[Images with localized body landmarks]
_ _ _

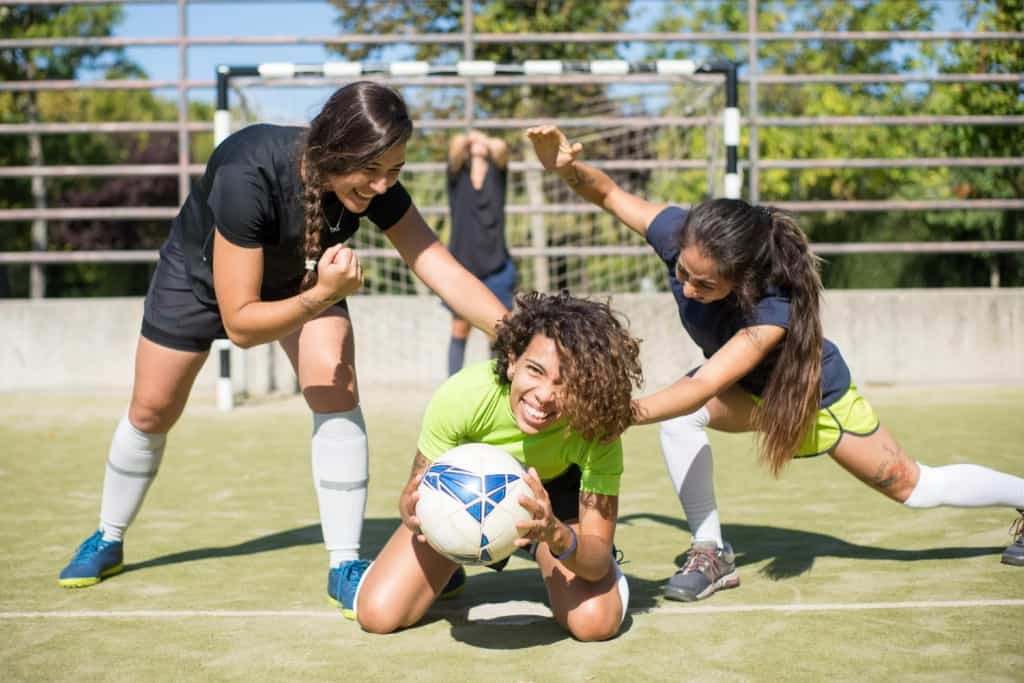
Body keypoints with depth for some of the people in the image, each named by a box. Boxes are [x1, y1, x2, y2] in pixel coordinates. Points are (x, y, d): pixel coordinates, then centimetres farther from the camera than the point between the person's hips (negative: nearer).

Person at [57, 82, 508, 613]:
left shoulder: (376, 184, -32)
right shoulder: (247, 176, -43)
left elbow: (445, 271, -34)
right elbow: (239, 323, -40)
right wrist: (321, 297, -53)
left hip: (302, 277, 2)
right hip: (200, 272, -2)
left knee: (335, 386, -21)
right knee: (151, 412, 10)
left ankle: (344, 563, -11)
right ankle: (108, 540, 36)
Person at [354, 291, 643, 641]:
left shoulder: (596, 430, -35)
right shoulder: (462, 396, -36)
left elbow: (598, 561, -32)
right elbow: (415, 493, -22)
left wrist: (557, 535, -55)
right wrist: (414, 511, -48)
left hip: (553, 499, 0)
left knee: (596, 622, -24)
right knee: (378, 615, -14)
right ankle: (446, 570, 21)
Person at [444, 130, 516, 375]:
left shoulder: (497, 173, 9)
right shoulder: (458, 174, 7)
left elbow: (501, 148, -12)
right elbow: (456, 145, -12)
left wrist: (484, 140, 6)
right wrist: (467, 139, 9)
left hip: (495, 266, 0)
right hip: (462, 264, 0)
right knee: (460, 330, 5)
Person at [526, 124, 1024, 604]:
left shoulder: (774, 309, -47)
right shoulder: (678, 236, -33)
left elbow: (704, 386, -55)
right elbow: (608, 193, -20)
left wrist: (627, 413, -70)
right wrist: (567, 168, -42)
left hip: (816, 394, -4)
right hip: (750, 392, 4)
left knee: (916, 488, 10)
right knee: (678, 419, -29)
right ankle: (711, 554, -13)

_ _ _

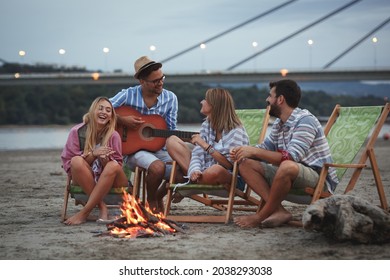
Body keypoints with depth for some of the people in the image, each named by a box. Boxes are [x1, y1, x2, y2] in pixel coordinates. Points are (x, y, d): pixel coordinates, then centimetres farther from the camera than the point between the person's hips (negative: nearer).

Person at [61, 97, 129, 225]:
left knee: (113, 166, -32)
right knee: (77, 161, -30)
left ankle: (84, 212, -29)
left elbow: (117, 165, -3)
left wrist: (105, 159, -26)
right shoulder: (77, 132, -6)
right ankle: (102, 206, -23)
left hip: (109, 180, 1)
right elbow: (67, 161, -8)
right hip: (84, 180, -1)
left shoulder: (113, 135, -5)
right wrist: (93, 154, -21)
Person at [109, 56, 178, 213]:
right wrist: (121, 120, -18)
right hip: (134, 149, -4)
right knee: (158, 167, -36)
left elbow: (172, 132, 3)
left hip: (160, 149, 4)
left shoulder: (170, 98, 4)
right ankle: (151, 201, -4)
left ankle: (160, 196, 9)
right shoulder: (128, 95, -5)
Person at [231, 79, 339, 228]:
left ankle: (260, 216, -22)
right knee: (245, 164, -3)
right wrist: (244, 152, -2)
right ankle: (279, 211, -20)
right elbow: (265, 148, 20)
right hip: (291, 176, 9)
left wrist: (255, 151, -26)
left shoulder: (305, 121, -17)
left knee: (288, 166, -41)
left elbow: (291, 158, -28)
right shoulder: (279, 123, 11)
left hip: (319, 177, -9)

_ _ _

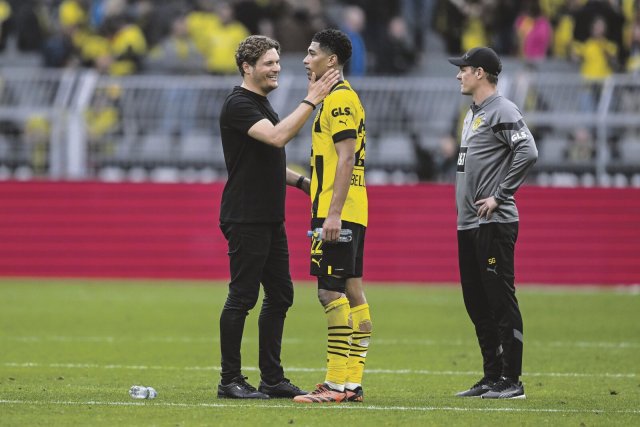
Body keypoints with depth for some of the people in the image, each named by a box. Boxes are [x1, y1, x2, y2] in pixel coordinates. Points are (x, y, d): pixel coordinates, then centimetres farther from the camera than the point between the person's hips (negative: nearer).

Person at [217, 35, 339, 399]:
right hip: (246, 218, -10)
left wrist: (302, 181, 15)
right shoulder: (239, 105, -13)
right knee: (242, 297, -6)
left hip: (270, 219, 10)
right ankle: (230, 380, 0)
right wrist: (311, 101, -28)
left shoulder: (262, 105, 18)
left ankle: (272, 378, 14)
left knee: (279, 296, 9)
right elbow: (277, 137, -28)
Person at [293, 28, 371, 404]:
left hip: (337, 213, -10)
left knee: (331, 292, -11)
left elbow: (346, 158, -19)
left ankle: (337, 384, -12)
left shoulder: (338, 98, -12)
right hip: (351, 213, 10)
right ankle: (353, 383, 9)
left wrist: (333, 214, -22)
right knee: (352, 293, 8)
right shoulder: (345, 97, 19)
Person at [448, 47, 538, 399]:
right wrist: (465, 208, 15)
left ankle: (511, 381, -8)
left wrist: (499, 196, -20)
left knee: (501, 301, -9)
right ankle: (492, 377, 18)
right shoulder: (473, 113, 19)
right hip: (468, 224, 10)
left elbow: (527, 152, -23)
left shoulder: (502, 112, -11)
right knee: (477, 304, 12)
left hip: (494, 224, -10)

_ _ _

> Exercise objective
Above are the entries. Copy exactly the part that opens with the line containing "left wrist: (333, 214, -22)" and closes with the line containing "left hip: (494, 224, -10)", and no more.

> Response to this exercise
left wrist: (333, 214, -22)
right knee: (352, 293, 8)
right shoulder: (345, 97, 19)
Person at [448, 47, 538, 399]:
right wrist: (465, 208, 15)
left ankle: (511, 381, -8)
left wrist: (499, 196, -20)
left knee: (501, 301, -9)
right ankle: (492, 377, 18)
right shoulder: (473, 113, 19)
right hip: (468, 224, 10)
left elbow: (527, 152, -23)
left shoulder: (502, 112, -11)
right knee: (477, 304, 12)
left hip: (494, 224, -10)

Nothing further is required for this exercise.